I'm curious about the speaker wiring you are using, I have experimented around with different speaker wiring, especially the center channel, and found a great difference in "intelligibility" with different cables on the Paradigm CC I was using for quite awhile. It seemed like with some wires I needed to turn volume up quite abit to get center voice frequencies properly. My current 5.1 setup has speakers that do not require any thing special in the way of cabling (TBI).
But even those are helped with some wire that favors mid-voice range.....let us know how it all works out...good luck, Mike.

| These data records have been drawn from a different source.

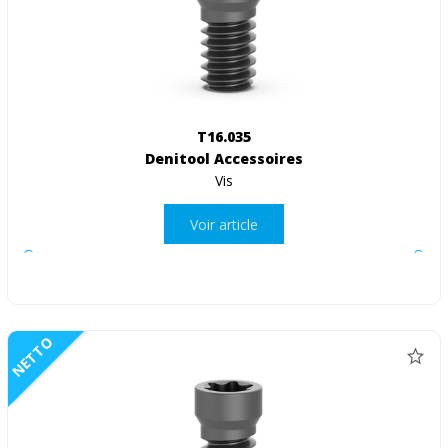
T16.035
Denitool Accessoires
Vis
Voir article
NETTO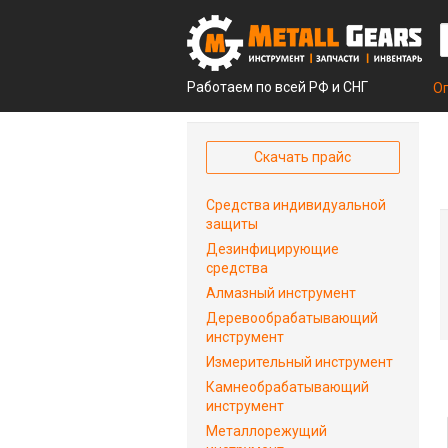
Работаем по всей РФ и СНГ
О
Скачать прайс
Средства индивидуальной
защиты
Дезинфицирующие
средства
Алмазный инструмент
Деревообрабатывающий
инструмент
Измерительный инструмент
Камнеобрабатывающий
инструмент
Металлорежущий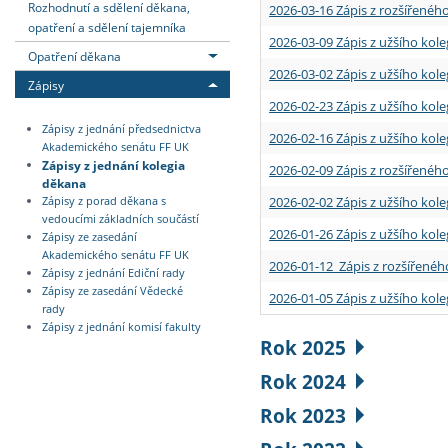
Rozhodnutí a sdělení děkana,
2026-03-16 Zápis z rozšířenéh
opatření a sdělení tajemníka
2026-03-09 Zápis z užšího kole
Opatření děkana
2026-03-02 Zápis z užšího kole
Zápisy
2026-02-23 Zápis z užšího kol
Zápisy z jednání předsednictva
2026-02-16 Zápis z užšího kole
Akademického senátu FF UK
Zápisy z jednání kolegia
2026-02-09 Zápis z rozšířeného
děkana
2026-02-02 Zápis z užšího kol
Zápisy z porad děkana s
vedoucími základních součástí
2026-01-26 Zápis z užšího kole
Zápisy ze zasedání
Akademického senátu FF UK
2026-01-12 Zápis z rozšířenéh
Zápisy z jednání Ediční rady
Zápisy ze zasedání Vědecké
2026-01-05 Zápis z užšího kole
rady
Zápisy z jednání komisí fakulty
Rok 2025
Rok 2024
Rok 2023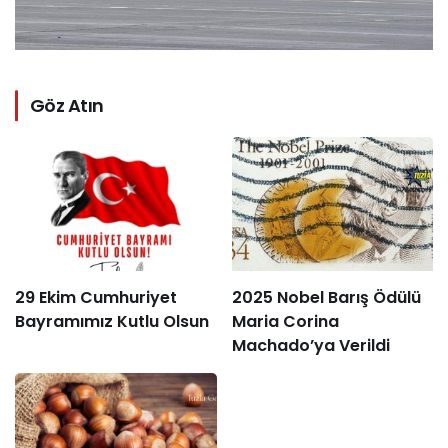
Göz Atın
29 Ekim Cumhuriyet
2025 Nobel Barış Ödülü
Bayramımız Kutlu Olsun
Maria Corina
Machado’ya Verildi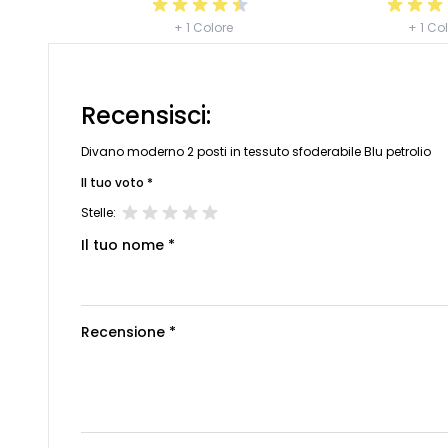
+ 1 Colore
+ 1 Co
Recensisci:
Divano moderno 2 posti in tessuto sfoderabile Blu petrolio
Il tuo voto *
Stelle:
Il tuo nome *
Recensione *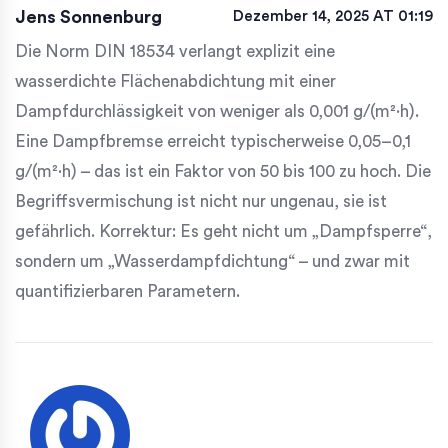
Jens Sonnenburg
Dezember 14, 2025 AT 01:19
Die Norm DIN 18534 verlangt explizit eine
wasserdichte Flächenabdichtung mit einer
Dampfdurchlässigkeit von weniger als 0,001 g/(m²·h).
Eine Dampfbremse erreicht typischerweise 0,05–0,1
g/(m²·h) – das ist ein Faktor von 50 bis 100 zu hoch. Die
Begriffsvermischung ist nicht nur ungenau, sie ist
gefährlich. Korrektur: Es geht nicht um „Dampfsperre“,
sondern um „Wasserdampfdichtung“ – und zwar mit
quantifizierbaren Parametern.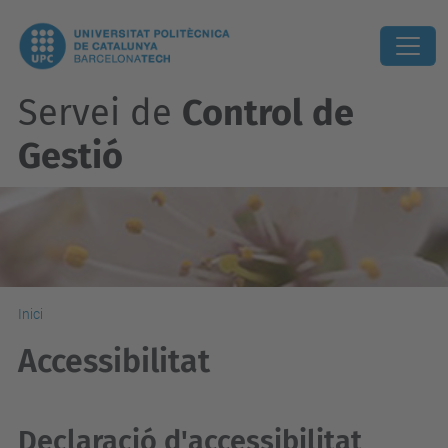
Servei de
Control de
Gestió
Inici
Accessibilitat
Declaració d'accessibilitat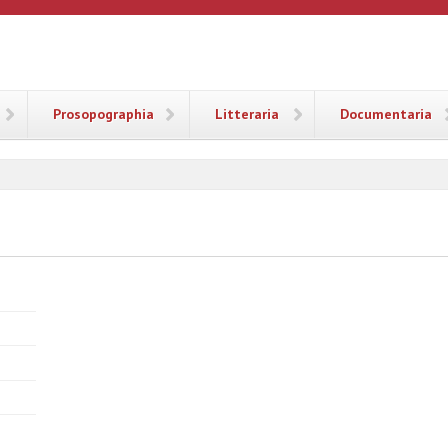
ANA
Prosopographia
Litteraria
Documentaria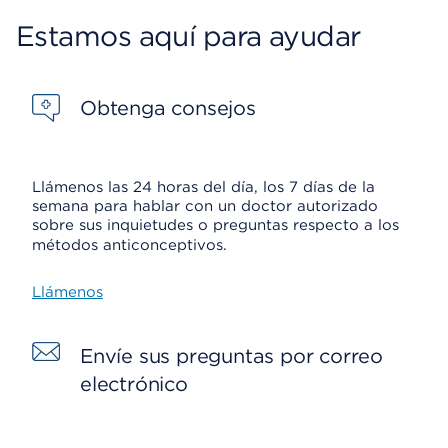
Estamos aquí para ayudar
Obtenga consejos
Llámenos las 24 horas del día, los 7 días de la
semana para hablar con un doctor autorizado
sobre sus inquietudes o preguntas respecto a los
métodos anticonceptivos.
Llámenos
Envíe sus preguntas por correo
electrónico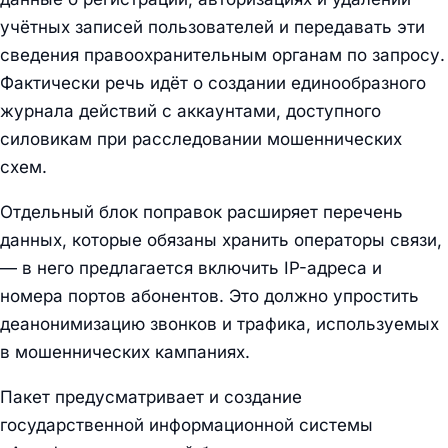
учётных записей пользователей и передавать эти
сведения правоохранительным органам по запросу.
Фактически речь идёт о создании единообразного
журнала действий с аккаунтами, доступного
силовикам при расследовании мошеннических
схем.
Отдельный блок поправок расширяет перечень
данных, которые обязаны хранить операторы связи,
— в него предлагается включить IP-адреса и
номера портов абонентов. Это должно упростить
деанонимизацию звонков и трафика, используемых
в мошеннических кампаниях.
Пакет предусматривает и создание
государственной информационной системы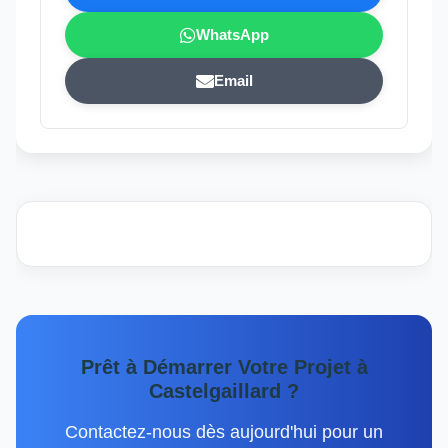
WhatsApp
Email
Prêt à Démarrer Votre Projet à
Castelgaillard ?
Contactez-nous dès aujourd'hui pour un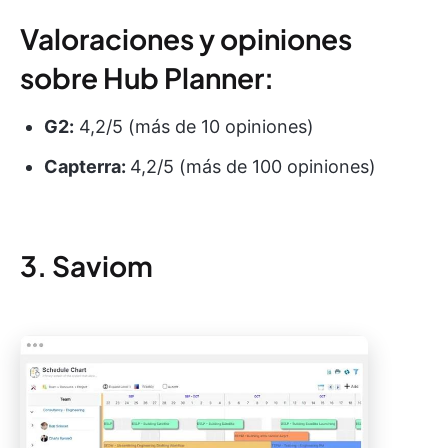
Valoraciones y opiniones
sobre Hub Planner:
G2:
4,2/5 (más de 10 opiniones)
Capterra:
4,2/5 (más de 100 opiniones)
3. Saviom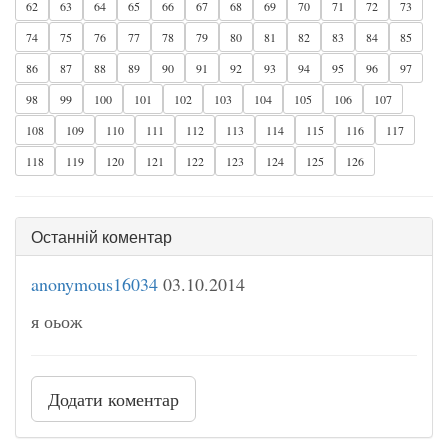
62
63
64
65
66
67
68
69
70
71
72
73
74
75
76
77
78
79
80
81
82
83
84
85
86
87
88
89
90
91
92
93
94
95
96
97
98
99
100
101
102
103
104
105
106
107
108
109
110
111
112
113
114
115
116
117
118
119
120
121
122
123
124
125
126
Останній коментар
anonymous16034
03.10.2014
я оьож
Додати коментар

Hey Cheapmike , I am using 12 gague SJ Cable for speaker wire
I have herd good things about using power extition cord wire as speaker wire
I was also thinking about trying better cables wires & bi-amping BUT I can not bi-amp my denon & run an outdoor set of speakers on zone 2
Shadorne you got me more confused now I am looking for better lows for music not HT -low listning backround music
Antman; I think it is time to step up and buy "real" speaker cable. The original set-up spec for 5.1 is all 5 speakers the same and I assume it means cabling to those speakers also. Most of us do not use the Multi-thousand dollar cables needed to the rear (side) speakers as the length is too long. A good place to start (and consider this a reference to compare other wires to) is Monster Cable "original" twin lead. Not too expensive and 100 ft can usually do the whole room for experimental purposes, or at least the rear/side speakers long term. Next step up smoother sound is Audioquest cv4, have not had success with other cheap/bulk cables, this stuff will also help your bass response. Lots and lots of other combinations but you need to rationally start somewhere, let us know and good luck, Mike.
I am not familiar with the Denon 3805 surround processor. I assumed that for two channel music that you program this Denon amp to send the audio signal also to the subwoofer as well as the left and right channels (many surround processors allow this option). If this is not possible then my suggestion to try a beefier sub woofer (PDR 12) will not help you at all with your music... in this case you might want to look at a surround processor that does allow you to drive your PDR 8 when playing stereo source music or, alternatively, larger front speakers with more defined base reponse (usually means larger cones and may unfortunately be much less esthetic for your room).
I posted some Pix
Dont mind the mess Look at the HT Pix
Let me know your thoughts
No Thoughts on my room set up ?
I had a similar Paradigm setup in a 13x23x8 room with a Yamaha rec. similar in features to your Denon. Everything sounded lifeless and dead until I ran a 5 ch. amp to the reciever main outs, all listening levels greatly improved. I suggest adding a 5ch. amp preferbly 125wpc. min.Paradigms love clean power. Set your center/rears to small,fronts to large. denon sub crossover at 60mhz, and the sub at perhaps 100mhz. The results should be well pleasing at low and moderately loud levels. Hope this helps.